The yearslong qualification process for the Trans Japan Alps Race is merciless, but organizers say it ensures that all participants will reach the finish line alive.

- SCOTT YORKO

THIS 256-MILE RACE IS HARD. EARNING A SPOT IS DOWNRIGHT BRUTAL.

My life is getting shorter," says Naomasa Kimura over a fried pork cutlet rice bowl drizzled in a sweet and savory sauce. "It's too much. I promised my wife this is the last time I try... It's a touchy subject." The 41-year-old inventory manager at a tractor company in Osaka is sitting at a cramped restaurant table with five other men eating the same dish in the lush, wooded town of Komagane in the valley splitting Japan's Southern and Central Alps.

It's a cool, damp June evening, and cheery garden gnomes are perched on a windowsill holding tools and politely observing the conversation.

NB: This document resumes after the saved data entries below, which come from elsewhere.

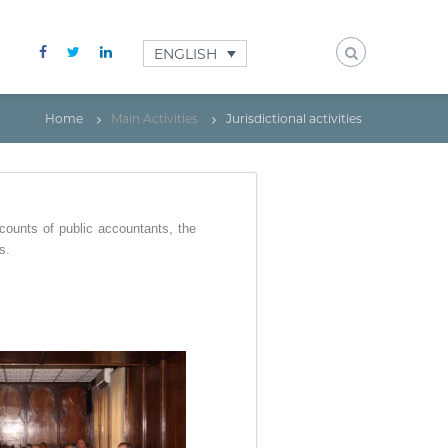
ENGLISH
Home
Main Activities
Jurisdictional activities
ccounts of public accountants, the
s.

Most of the men are rail-thin with muscular legs, and several are wearing T-shirts from 100-mile races. They've each run a sub-3:20 marathon in the past year (most sub-3:00), a feat that satisfies one of the many prerequisites to even be invited to tomorrow's Athlete Selection Event, a two-day qualifier for the biennial Trans Japan Alps Race (TJAR) in August. The encyclopedic rabbit hole of entry requirements and necessary physical achievements is so demanding and convoluted that qualifying for one of the 30 spots in the actual race might be more impressive, and dangerous, than finishing it.

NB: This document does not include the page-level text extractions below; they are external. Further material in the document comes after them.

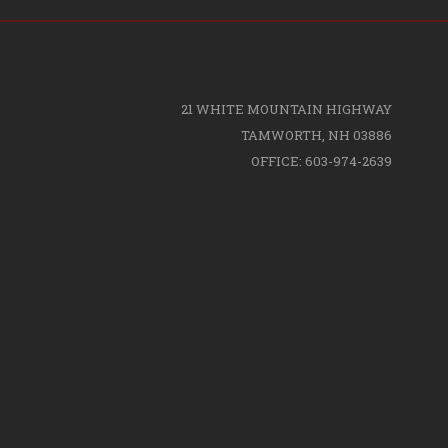
21 WHITE MOUNTAIN HIGHWAY
TAMWORTH, NH 03886
OFFICE: 603-974-2639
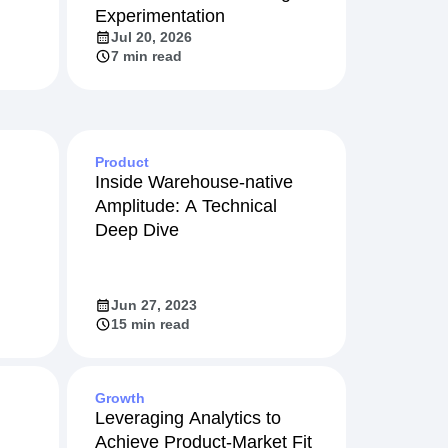
Experimentation
Jul 20, 2026
7 min read
Product
Inside Warehouse-native
Amplitude: A Technical
Deep Dive
Jun 27, 2023
15 min read
Growth
Leveraging Analytics to
Achieve Product-Market Fit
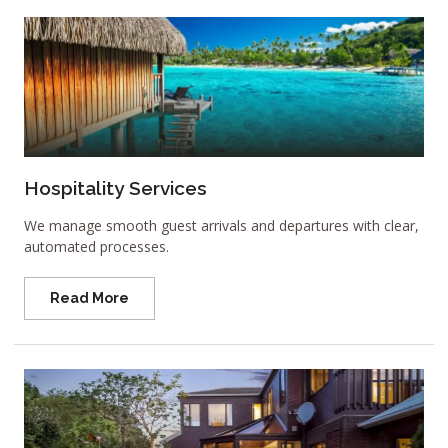
Hospitality Services
We manage smooth guest arrivals and departures with clear,
automated processes.
Read More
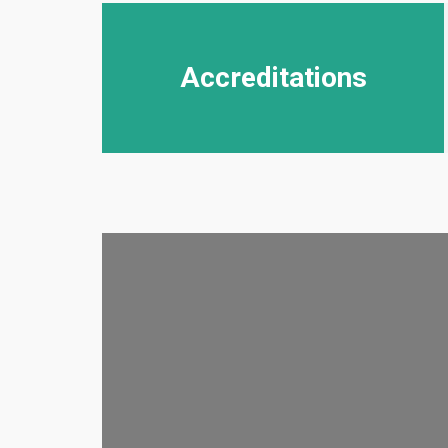
Accreditations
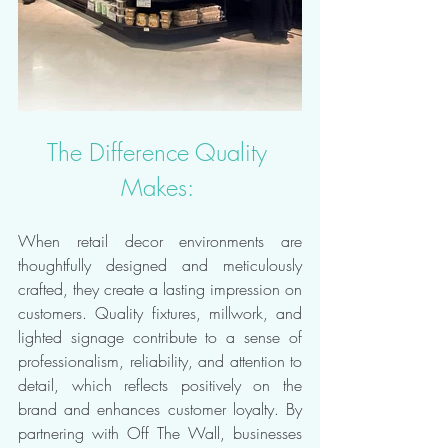
The Difference Quality 
Makes: 
When retail decor environments are 
thoughtfully designed and meticulously 
crafted, they create a lasting impression on 
customers. Quality fixtures, millwork, and 
lighted signage contribute to a sense of 
professionalism, reliability, and attention to 
detail, which reflects positively on the 
brand and enhances customer loyalty. By 
partnering with Off The Wall, businesses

Roughly 70 applicants submitted documentation of their attempts to meet the requirements, which among many other things, included camping at least 10 nights above 6,562 feet (2,000 meters) and completing a race with an event time cutoff of 25 hours or more in less than 60 percent of that time. With 60 available spots, 59 runners gained entry to the two-day trial and were informed one month in advance.